Task directions: Please rewrite every row below, substituting "camera view" for each "pose" and keeping everything else unchanged. Leave the pictures out of your answer.

** Start The records **

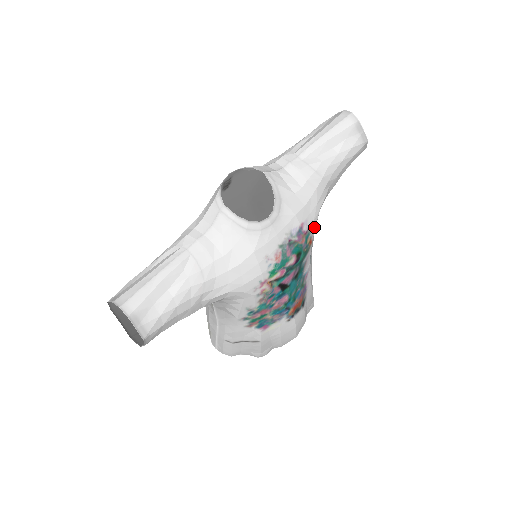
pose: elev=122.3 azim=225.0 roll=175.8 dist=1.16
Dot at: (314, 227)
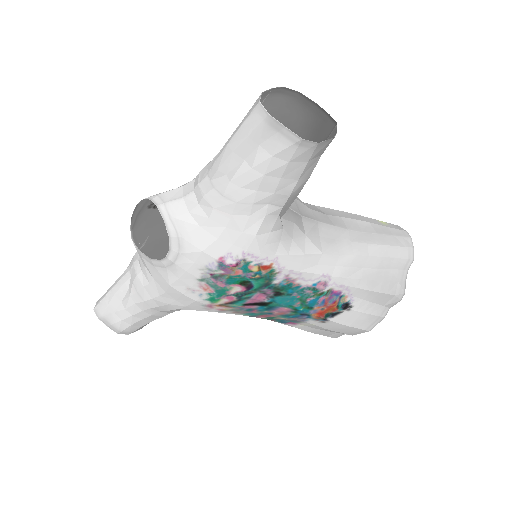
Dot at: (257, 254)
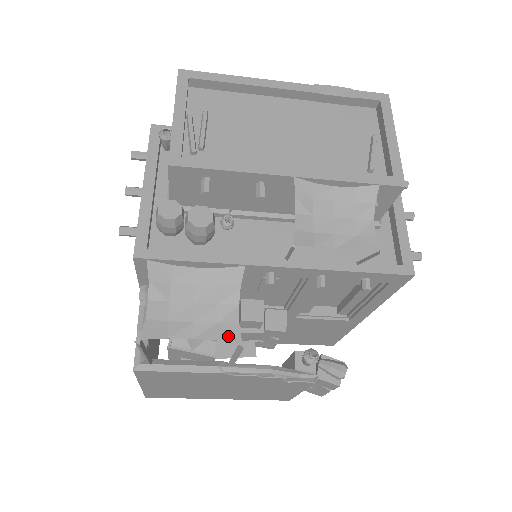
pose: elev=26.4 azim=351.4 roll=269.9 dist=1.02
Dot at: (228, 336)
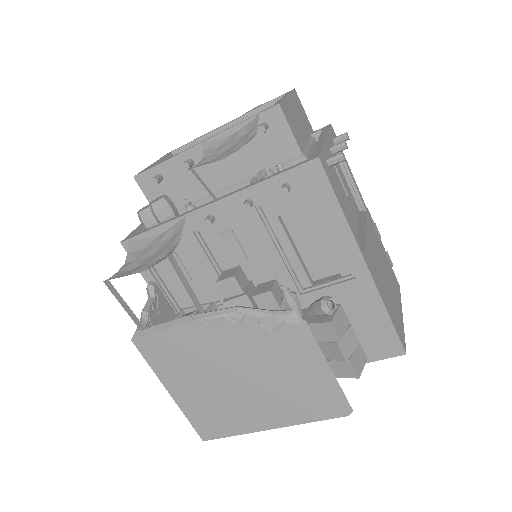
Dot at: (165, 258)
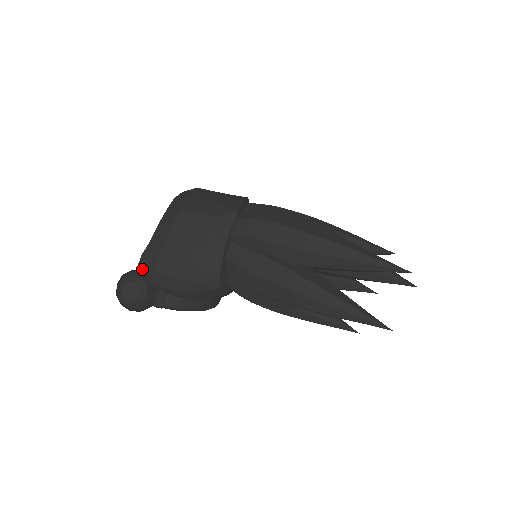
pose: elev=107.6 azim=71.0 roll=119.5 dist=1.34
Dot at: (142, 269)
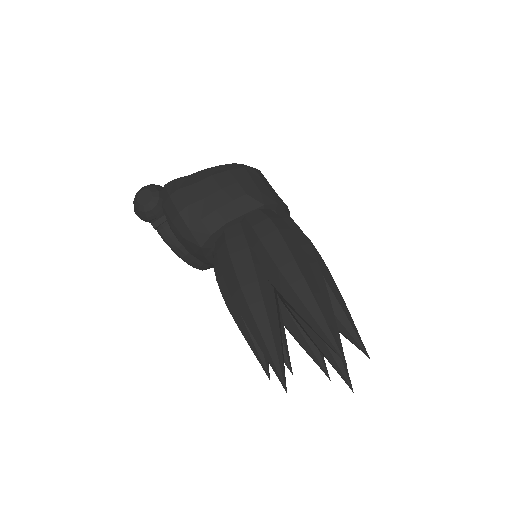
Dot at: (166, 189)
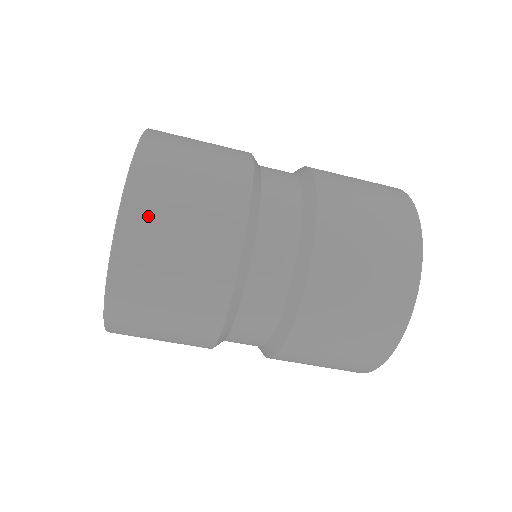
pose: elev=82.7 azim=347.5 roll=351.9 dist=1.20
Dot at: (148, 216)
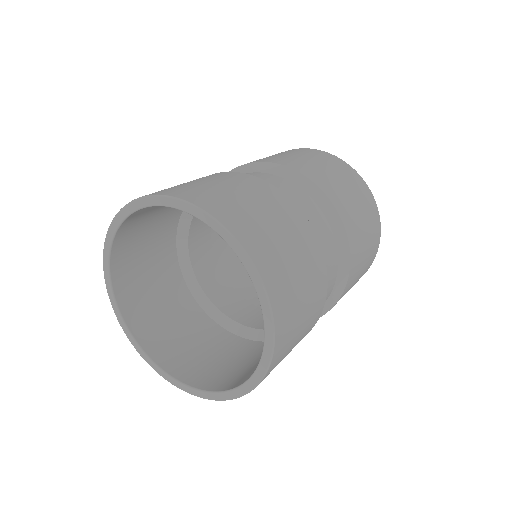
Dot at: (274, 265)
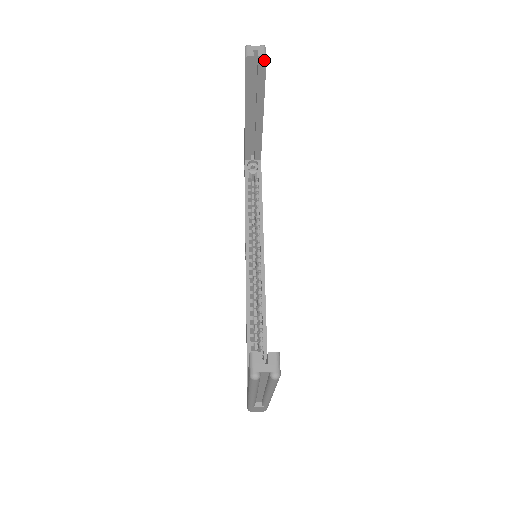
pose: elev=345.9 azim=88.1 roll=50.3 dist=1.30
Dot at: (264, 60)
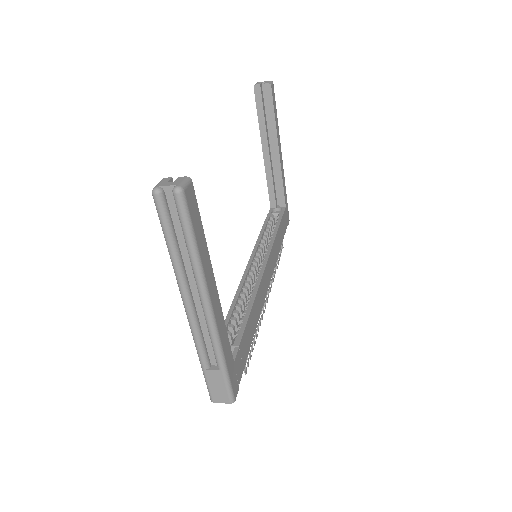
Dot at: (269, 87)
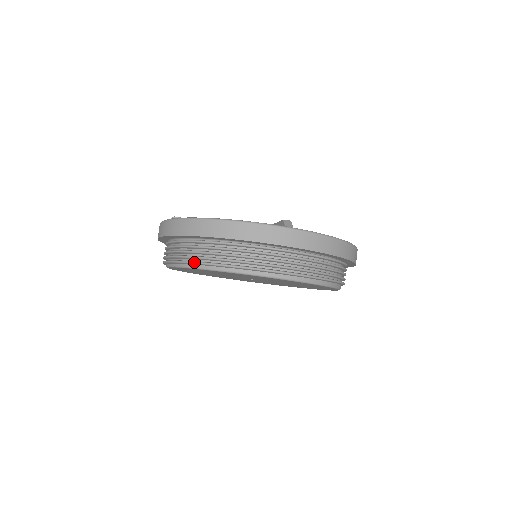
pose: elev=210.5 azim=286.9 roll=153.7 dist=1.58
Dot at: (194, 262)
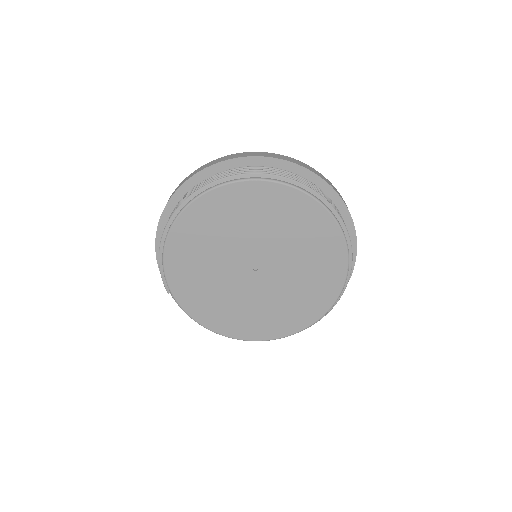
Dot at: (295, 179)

** End The records **

Worked solution:
camera view: elev=122.3 azim=225.0 roll=175.8 dist=1.16
Dot at: (314, 227)
Dot at: (257, 254)
camera view: elev=26.4 azim=351.4 roll=269.9 dist=1.02
Dot at: (228, 336)
Dot at: (165, 258)
camera view: elev=107.6 azim=71.0 roll=119.5 dist=1.34
Dot at: (142, 269)
Dot at: (166, 189)
camera view: elev=82.7 azim=347.5 roll=351.9 dist=1.20
Dot at: (148, 216)
Dot at: (274, 265)
camera view: elev=345.9 azim=88.1 roll=50.3 dist=1.30
Dot at: (264, 60)
Dot at: (269, 87)
camera view: elev=210.5 azim=286.9 roll=153.7 dist=1.58
Dot at: (194, 262)
Dot at: (295, 179)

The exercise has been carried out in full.